*** Extracted data ***

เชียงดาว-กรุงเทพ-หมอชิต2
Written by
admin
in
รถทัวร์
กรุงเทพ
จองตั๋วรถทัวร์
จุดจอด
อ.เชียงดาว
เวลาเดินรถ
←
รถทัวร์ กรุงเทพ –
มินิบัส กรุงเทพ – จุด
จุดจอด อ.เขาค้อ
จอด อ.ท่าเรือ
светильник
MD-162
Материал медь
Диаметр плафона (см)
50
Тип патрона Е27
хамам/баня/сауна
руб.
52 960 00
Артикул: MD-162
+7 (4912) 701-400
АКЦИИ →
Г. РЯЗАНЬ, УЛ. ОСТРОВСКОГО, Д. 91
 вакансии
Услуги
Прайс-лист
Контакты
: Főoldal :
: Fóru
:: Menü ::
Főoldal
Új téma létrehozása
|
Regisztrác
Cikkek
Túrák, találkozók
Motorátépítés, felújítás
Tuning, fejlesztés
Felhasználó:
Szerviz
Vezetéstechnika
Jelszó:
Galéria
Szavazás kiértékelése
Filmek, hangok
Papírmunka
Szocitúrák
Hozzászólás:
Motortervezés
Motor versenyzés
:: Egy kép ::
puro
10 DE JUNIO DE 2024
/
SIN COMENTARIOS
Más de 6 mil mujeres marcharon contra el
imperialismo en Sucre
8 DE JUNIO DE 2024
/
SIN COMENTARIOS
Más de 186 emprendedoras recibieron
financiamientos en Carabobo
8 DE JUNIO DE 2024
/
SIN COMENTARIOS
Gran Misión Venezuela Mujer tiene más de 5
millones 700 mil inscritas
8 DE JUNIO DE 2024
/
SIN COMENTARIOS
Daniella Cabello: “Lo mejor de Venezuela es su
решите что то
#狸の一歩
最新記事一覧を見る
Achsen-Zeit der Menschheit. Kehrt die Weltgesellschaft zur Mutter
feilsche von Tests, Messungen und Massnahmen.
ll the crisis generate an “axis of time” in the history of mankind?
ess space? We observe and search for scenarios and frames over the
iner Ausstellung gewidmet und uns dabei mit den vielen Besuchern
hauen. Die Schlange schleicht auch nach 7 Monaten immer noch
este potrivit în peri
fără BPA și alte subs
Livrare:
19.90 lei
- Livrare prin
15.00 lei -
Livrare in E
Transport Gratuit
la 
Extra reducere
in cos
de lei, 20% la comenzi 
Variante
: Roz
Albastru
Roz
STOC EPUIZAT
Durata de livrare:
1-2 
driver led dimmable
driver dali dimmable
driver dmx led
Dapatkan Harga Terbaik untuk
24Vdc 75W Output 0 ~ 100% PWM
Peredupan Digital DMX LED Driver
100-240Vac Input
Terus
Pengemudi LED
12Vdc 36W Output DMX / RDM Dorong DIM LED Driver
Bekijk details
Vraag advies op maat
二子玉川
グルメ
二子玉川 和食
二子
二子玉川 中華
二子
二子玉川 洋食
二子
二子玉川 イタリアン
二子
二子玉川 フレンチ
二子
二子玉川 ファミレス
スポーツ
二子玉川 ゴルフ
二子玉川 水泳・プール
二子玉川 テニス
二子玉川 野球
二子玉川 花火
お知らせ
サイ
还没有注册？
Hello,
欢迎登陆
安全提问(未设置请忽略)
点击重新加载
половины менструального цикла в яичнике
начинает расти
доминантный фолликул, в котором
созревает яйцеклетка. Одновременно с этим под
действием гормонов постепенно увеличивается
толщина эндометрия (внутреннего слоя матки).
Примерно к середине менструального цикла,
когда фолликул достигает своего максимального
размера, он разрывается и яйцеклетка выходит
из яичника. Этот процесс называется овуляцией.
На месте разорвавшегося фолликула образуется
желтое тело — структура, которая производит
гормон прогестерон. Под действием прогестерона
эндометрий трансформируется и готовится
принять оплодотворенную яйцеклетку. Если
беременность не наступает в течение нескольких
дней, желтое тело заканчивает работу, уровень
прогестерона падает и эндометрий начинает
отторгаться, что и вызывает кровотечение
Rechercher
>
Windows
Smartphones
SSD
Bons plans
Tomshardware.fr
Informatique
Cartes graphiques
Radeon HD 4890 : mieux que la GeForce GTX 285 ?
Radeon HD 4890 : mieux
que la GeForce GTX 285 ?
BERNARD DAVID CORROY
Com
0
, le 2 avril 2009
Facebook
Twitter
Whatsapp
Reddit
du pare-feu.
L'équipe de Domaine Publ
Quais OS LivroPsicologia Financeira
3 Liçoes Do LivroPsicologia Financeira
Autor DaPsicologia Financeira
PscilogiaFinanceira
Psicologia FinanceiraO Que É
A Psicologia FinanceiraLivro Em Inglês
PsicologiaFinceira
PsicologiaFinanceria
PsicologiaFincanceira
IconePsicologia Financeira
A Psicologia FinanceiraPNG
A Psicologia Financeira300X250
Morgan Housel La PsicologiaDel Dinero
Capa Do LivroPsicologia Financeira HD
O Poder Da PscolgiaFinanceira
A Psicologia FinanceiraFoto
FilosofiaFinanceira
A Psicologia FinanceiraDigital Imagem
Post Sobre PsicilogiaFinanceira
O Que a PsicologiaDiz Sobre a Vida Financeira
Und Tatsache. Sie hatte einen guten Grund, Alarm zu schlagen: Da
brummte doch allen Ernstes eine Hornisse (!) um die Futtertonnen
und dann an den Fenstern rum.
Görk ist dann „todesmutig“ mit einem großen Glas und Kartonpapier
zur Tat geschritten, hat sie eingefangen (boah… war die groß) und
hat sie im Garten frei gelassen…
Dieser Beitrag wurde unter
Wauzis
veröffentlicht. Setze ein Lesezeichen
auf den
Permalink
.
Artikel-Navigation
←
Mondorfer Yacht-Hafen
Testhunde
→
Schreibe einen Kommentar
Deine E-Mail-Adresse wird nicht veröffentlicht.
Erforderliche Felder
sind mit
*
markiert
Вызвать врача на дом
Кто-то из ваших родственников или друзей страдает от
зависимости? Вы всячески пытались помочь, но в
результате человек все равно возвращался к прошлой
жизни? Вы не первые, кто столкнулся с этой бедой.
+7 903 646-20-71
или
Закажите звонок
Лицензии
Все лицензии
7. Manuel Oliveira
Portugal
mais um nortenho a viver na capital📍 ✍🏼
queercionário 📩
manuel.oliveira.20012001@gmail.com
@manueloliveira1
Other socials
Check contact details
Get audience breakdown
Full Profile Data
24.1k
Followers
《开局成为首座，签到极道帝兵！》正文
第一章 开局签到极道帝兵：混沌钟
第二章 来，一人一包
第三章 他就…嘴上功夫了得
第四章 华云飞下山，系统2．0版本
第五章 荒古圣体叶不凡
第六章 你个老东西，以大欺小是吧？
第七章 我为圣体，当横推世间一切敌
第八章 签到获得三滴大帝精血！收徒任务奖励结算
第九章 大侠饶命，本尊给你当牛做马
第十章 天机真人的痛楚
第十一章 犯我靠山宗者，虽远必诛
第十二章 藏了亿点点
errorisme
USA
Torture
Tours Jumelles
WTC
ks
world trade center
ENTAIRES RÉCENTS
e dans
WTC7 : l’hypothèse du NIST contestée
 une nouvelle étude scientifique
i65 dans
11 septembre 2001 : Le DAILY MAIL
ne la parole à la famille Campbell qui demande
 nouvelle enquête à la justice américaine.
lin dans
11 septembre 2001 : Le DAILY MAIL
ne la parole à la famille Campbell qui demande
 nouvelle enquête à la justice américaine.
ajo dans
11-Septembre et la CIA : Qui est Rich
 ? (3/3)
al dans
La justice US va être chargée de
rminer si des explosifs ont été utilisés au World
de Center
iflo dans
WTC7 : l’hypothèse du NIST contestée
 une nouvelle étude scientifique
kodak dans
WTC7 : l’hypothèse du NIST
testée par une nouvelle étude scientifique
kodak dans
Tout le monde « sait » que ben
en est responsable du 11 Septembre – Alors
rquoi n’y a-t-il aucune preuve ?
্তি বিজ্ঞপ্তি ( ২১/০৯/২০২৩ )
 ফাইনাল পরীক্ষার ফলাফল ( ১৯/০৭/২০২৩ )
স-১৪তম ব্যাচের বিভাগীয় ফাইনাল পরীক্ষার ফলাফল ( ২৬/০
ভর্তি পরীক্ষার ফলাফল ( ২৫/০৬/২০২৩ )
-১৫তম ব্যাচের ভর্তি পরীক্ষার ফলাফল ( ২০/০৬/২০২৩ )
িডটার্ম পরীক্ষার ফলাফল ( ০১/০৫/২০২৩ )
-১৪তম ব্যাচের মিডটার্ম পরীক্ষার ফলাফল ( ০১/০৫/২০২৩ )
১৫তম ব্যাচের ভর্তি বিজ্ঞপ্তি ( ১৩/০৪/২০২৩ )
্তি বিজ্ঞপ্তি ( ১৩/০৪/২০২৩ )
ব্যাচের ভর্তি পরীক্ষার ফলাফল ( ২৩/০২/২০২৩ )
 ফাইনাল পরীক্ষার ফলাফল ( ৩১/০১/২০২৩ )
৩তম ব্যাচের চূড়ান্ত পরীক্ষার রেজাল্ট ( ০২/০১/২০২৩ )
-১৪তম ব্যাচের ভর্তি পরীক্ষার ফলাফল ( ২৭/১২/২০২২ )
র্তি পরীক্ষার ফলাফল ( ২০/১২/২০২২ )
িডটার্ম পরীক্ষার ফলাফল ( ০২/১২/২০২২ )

*** End of Extracted data ***

Problem description:
Could you copy out every line in the listing where the word "veröffentlicht" appears?

Finished exercise:
veröffentlicht. Setze ein Lesezeichen
Deine E-Mail-Adresse wird nicht veröffentlicht.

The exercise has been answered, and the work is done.